Combined with rising interest rates that constrained buyer borrowing capacity, the market faced a substantial slowdown despite the clear need for more housing supply.
The improved outlook for 2025 stems from greater certainty around costs and anticipated monetary policy shifts.
“Now what’s happening is that the construction costs aren’t wildly escalating, so developers are able to prepare a feasibility with a lot more confidence,” Slade-Jacobson says.
“Hopefully, with a few interest rate reductions going forward and people’s purchasing power becoming greater, there’s stronger momentum in wanting to acquire property off the plan.”
Relationship ‘banking’
Slade-Jacobson says Monark takes a relationship-based approach to financing.
“The key in this business is relationship,” Slade-Jacobson says. “It’s very difficult for new financiers to come in and expect to gain market share in a particular area of the market.”
“We seek long-term relationships, not transactional opportunities. Repeat business allows us to partner with developers to achieve their—and our—long-term aspirations.”
Show us the money
Monark’s capital structure further strengthens its market position, Slade-Jacobson says.

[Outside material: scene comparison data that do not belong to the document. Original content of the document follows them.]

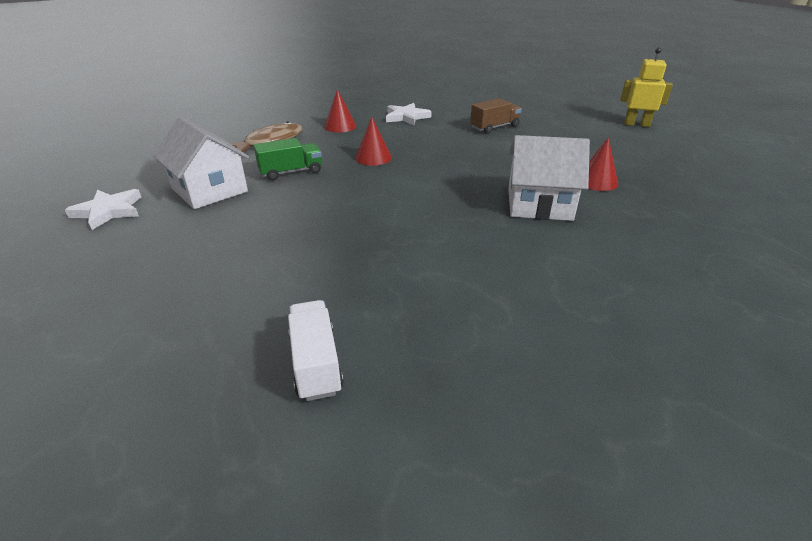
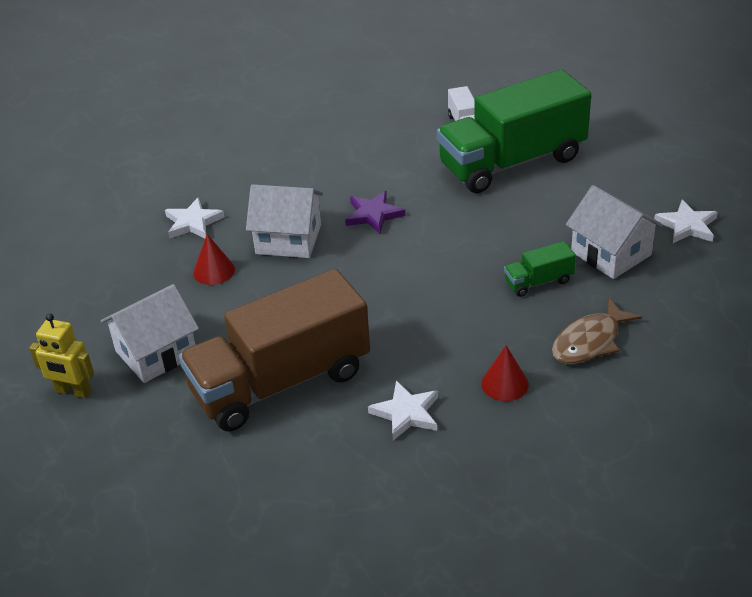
camera: 175 degrees left, 5 degrees up
(262, 289) = (512, 162): none -> green truck
(373, 157) = (449, 309): red cone -> none
(452, 225) = (373, 215): none -> purple star
(494, 127) = (280, 382): brown truck -> brown truck, size x2.44
(597, 138) = (156, 353): none -> white house
(661, 220) = (193, 222): none -> white star

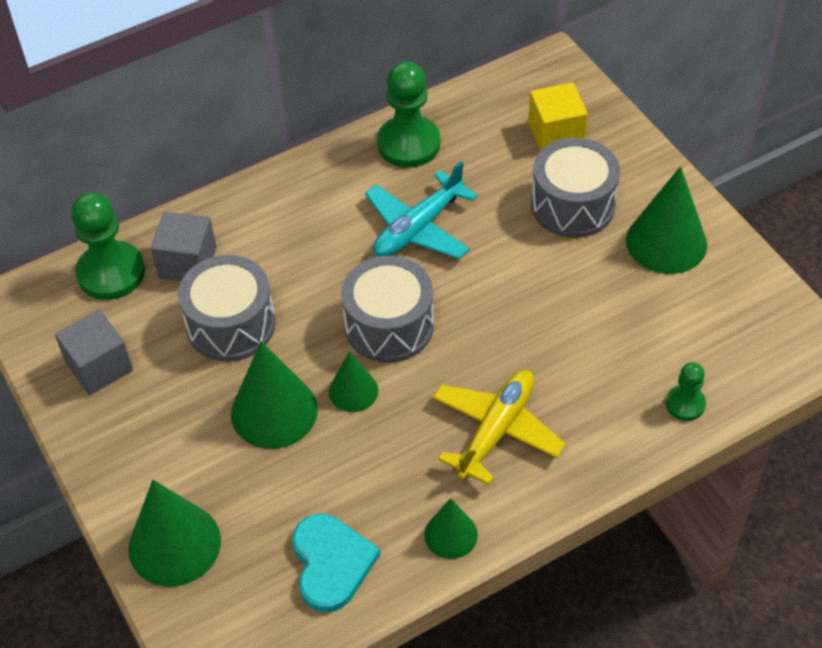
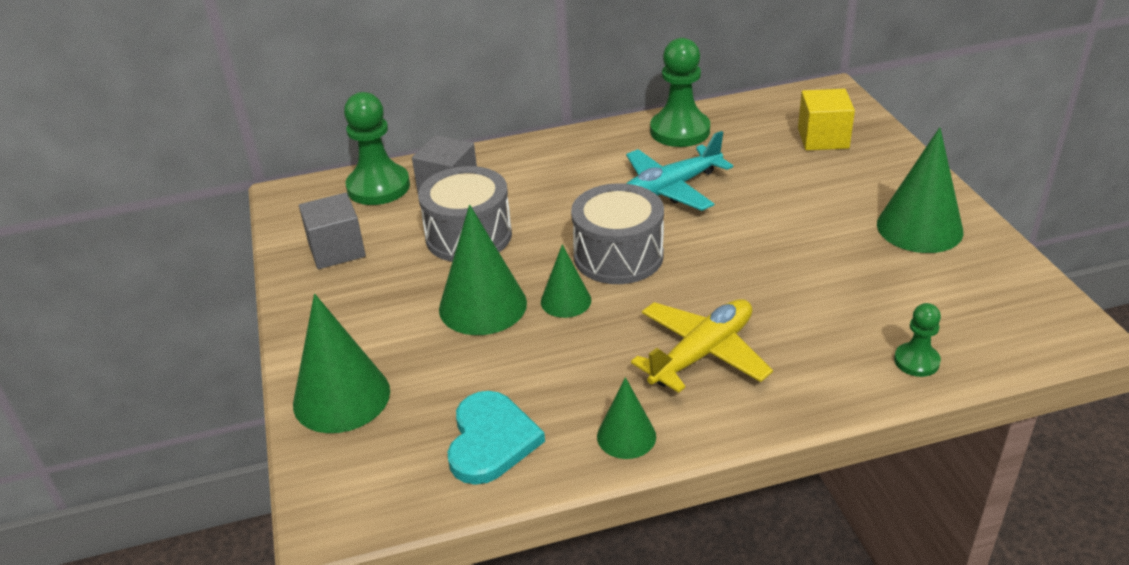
camera: 15 degrees right, 15 degrees down
(573, 205) = (827, 189): grey drum -> none

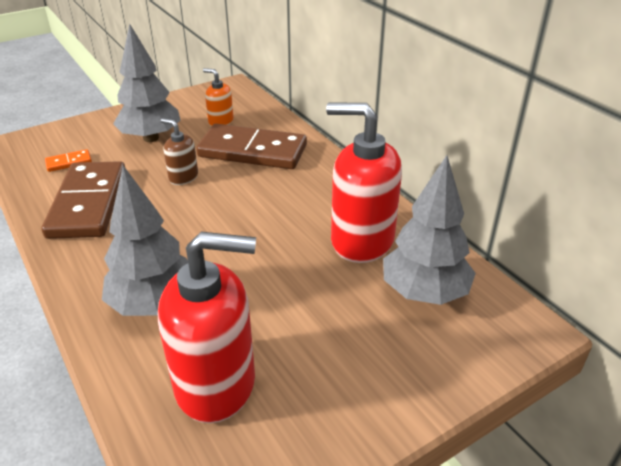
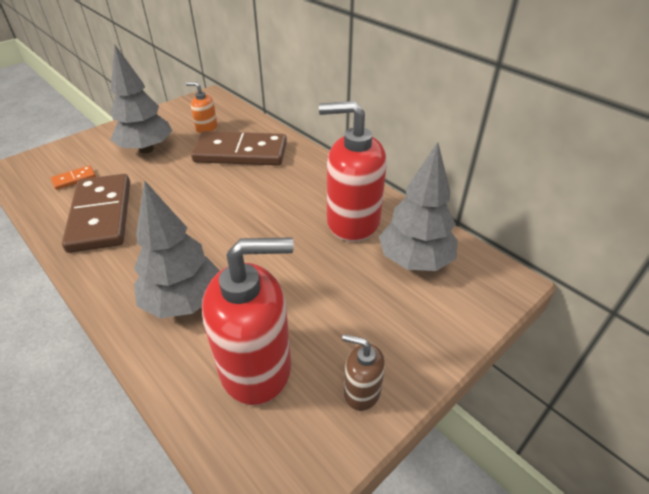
camera: 10 degrees left, 5 degrees up
(183, 177) = (184, 182): brown soap dispenser -> brown soap dispenser (361, 391)

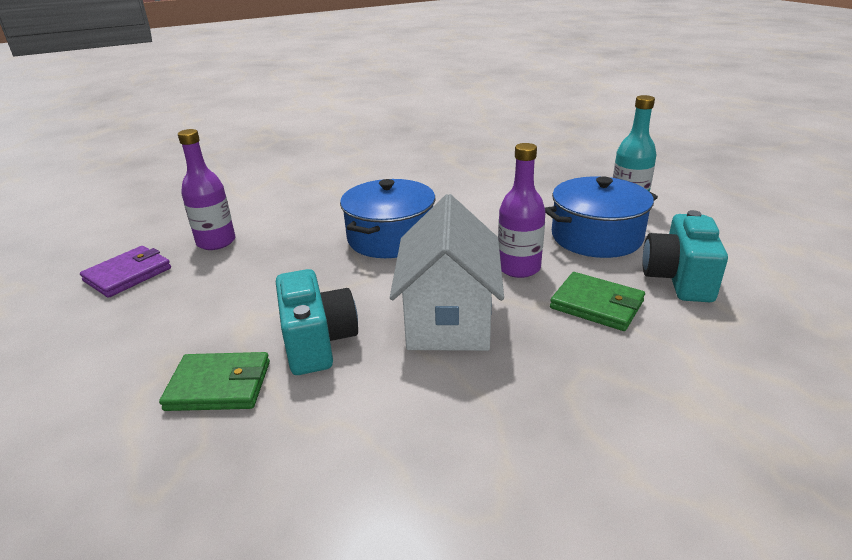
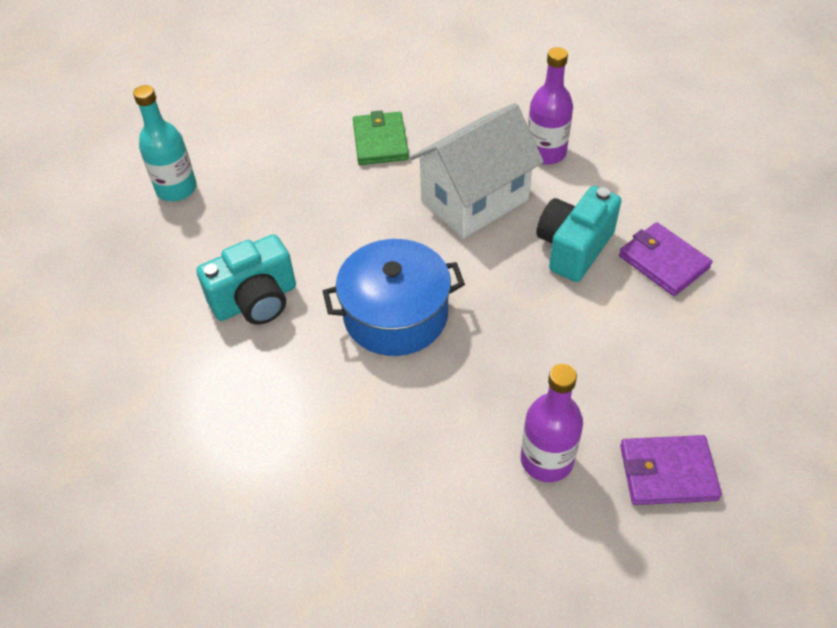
camera: 130 degrees left, 20 degrees up
(219, 385) = (663, 262): green wallet -> purple wallet
(518, 268) = (367, 201): purple bottle -> purple bottle (546, 153)
(596, 237) = (268, 182): blue pot -> none
(678, 279) = (304, 118): turquoise camera -> turquoise camera (256, 301)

Its primary vehicle, the Monark Prime Credit Fund, focuses on providing first mortgage funding for developments and land acquisitions.
The High Yield Debt Fund series, now in its third iteration after raising about $45 million, enables higher leverage for developers while offering risk-adjusted returns to investors.

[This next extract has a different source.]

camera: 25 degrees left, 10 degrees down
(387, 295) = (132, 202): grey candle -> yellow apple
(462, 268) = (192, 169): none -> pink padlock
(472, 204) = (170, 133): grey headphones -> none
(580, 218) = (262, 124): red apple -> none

Behind this capital sits a diverse investor base of more than 500 sources.
“Our capital comes from high-net-worth individuals, family offices, not-for-profit institutions, super funds, etc,” Slade-Jacobson says.
The Liberman family office serves as Monark’s joint-venture partner, adding significant credibility and financial backing.
“One of the important parts for our developer partners is that they know that the capital is underwritten,” Slade-Jacobson says.
“That’s a really important competitive advantage because it provides capital certainty to our developer partners in a time of great uncertainty.”
Outlook and challenges
Slade-Jacobson identifies four pillars needed to address Australia’s housing challenges: planning reform, tax reform, labour reform, and government incentives.
While acknowledging some progress on planning reform, he’s pushing for greater attention to the remaining areas to stimulate housing development.
As Monark continues to execute its focused strategy, Slade-Jacobson remains confident in its approach.
“We’ve been able to stick to our core thesis of middle property market has served us very well and will continue to be an active player in that part of the market.”